Now I can hardly remember the tree remover who didn't grind the stumps low enough to literally make the grade.
I can barely recall the day when the wall fountain, which needed to go in before anything else and took nine weeks to arrive, couldn't be installed because the Bobcat that was supposed to carry the fountain into the yard couldn't drive over the 4-foot-deep, 4-foot-wide trench the gas-line contractor had dug to bury the gas line, which couldn't be filled in until the gas line passed inspection, which couldn't happen until we could get an inspector, which was difficult because of the pandemic's stay-at-home orders.
And I have only a dim recollection of the cement fire bowl that arrived cracked, and the monthlong wait for its replacement, and of the 3,000 pounds of black Mexican beach rocks coming to Florida from Idaho.
“It's the little foxes that spoil the vineyards,” Evans said, paraphrasing a Bible verse, meaning it's all the stupid nuisances that get you.
Evans is a former youth pastor, a skillset he needed to draw on to work with me.
Indeed, our project relied on six or seven industries to pull together. A lot could go wrong.
But never mind all that. My backyard is now my favorite place to be.

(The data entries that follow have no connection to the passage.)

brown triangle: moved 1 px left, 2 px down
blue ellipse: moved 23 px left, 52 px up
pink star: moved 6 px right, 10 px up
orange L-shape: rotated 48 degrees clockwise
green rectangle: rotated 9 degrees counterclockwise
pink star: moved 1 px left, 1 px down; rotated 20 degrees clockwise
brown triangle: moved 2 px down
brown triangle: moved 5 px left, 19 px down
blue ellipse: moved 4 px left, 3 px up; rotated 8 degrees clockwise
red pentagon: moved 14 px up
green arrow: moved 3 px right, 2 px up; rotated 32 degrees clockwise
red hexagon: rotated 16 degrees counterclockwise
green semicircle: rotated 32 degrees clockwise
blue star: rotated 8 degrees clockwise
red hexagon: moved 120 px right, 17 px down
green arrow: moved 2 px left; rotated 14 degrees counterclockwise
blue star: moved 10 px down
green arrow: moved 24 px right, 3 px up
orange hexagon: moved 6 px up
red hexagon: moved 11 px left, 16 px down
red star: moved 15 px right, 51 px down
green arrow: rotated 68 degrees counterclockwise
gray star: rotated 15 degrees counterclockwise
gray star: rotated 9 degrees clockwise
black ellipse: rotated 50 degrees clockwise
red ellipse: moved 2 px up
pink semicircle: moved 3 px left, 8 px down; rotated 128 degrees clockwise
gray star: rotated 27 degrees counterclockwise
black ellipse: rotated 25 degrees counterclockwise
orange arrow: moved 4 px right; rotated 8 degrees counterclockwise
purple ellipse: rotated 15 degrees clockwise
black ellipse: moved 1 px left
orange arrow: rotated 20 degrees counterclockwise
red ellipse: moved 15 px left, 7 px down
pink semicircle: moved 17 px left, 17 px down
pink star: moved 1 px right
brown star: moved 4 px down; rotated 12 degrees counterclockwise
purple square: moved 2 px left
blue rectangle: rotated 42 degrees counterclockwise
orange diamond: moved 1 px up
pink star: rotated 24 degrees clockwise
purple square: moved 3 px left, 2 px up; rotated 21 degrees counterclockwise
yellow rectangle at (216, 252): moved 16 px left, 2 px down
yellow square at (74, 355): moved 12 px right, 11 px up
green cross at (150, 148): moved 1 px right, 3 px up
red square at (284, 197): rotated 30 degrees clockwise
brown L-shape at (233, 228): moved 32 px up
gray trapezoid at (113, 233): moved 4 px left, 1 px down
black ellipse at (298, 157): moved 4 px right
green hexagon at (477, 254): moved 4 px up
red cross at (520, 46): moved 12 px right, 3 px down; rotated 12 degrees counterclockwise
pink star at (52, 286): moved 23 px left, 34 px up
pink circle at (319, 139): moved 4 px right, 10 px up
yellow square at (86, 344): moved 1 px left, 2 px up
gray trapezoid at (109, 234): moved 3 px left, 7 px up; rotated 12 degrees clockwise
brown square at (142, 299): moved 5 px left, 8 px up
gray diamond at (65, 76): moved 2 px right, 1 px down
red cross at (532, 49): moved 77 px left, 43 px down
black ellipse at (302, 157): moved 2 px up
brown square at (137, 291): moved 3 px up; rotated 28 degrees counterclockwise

If landscape architecture is the art of turning an uninviting space into a place you want to enter, then mission accomplished. Labor pains and all, I would do it all over again. Meanwhile, here's what I learned:
• Pay for a design. Hire someone trained in the field of landscape architecture. A landscape designer knows how to employ scale, proportion, texture, balance, function and aesthetics.
• Ask what's included and what isn't and budget accordingly. Our landscape proposal covered demolition, grading, patio travertine, beach rock, plant materials, mulch, the irrigation system, labor and oversight. Everything else we paid for directly.
• Understand the fee structure. Most landscape designers charge a flat design fee, often less than 10% of the total project cost. Then owners can either do the work themselves, hire their own contractors to do the work, or have the designer oversee the project for an additional percentage.
• Be patient. Projects need to move forward sequentially. Problems at any step can delay the whole job. Expect hiccups. To borrow from Shakespeare, just like true love, the course of home renovation never did run smooth. But all's well that ends well. And that's all that matters.